## [Passage to read]
---------------

Department of Correction Commissioner Joseph Ponte made the comments after a public meeting of the oversight board in which the department's highest-ranking uniformed officer, Martin Murphy, reported that 419 guards called in sick Jan. 26 and another 780 the next day.
"It's really a mandatory requirement, working in corrections and emergency, you have to report," Ponte said, noting any guards who missed work but didn't call in sick would be punished. "It's disappointing."
Murphy said officers working the midnight tours were required to work overtime after their replacements failed to show. In some cases, roll calls were virtually empty, prompting jail officials to lock down certain facilities until staffing arrangements could be made, he said.
About 5,600 jail guards work on any given day, most of them at the sprawling Rikers Island jail complex, where the majority of the city's nearly 11,000 inmates are housed.
The president of the Correction Officers' Benevolent Association, Norman Seabrook, denied any labor action. He said many female officers, who make up about half of all guards, are single mothers who had to stay home with their children when the city cancelled school. He said others couldn't commute when the subway system was closed and road travel was banned.

---------------

## [Data shown]
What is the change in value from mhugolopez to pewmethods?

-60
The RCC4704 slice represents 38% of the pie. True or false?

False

---------------

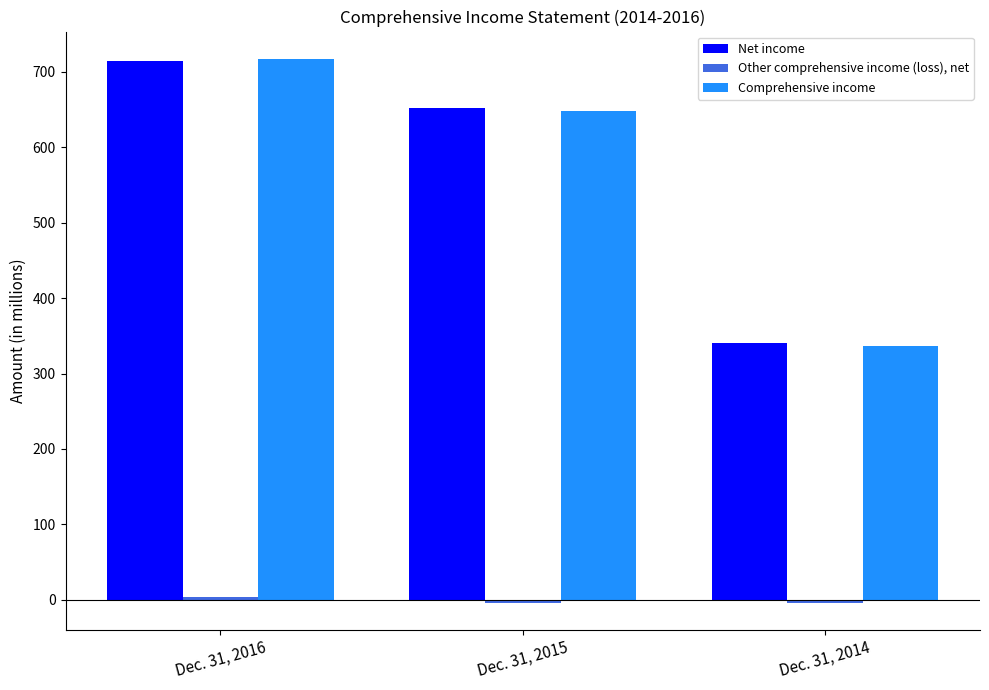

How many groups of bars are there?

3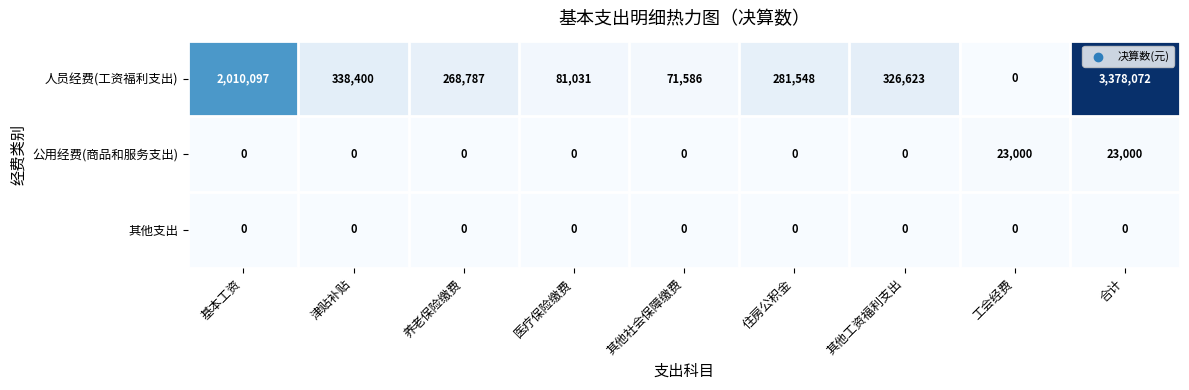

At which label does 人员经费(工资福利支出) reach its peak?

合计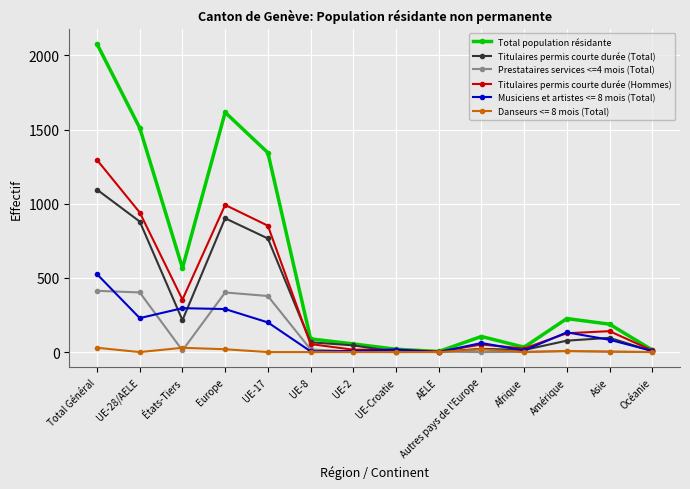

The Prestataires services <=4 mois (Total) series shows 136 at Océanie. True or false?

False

---------------

## [Required tasks]
(1) Answer these questions from the passage on jail guard absences:
(a) How many guards called in sick on Jan. 26?
(b) About how many jail guards work on any given day?
(c) Who is the president of the Correction Officers' Benevolent Association?
(2) Carry on the passage about jail guards calling in sick, starting right after its final sentence.

## [Expected results]
(1)
(a) 419
(b) About 5,600
(c) Norman Seabrook

(2)
"How are they going to get to work if they can't get on the road?" he said.
Officials and meteorologists had warned of a potentially historic storm, and before any snow even reached New York the bridges and tunnels were shut down, as was commuter rail service. The subway system was closed at 11 p.m. on Jan 26, though it reopened the following day. Drivers were told they'd be arrested if caught on the roads.
But the storm largely missed New York City, with only about 8 inches falling.
Correction officers are entitled to unlimited sick leave but must call in two hours before their shifts start, and they can miss only two consecutive days before they have to get a doctor's note proving an illness.
The Daily News first reported the sick calls.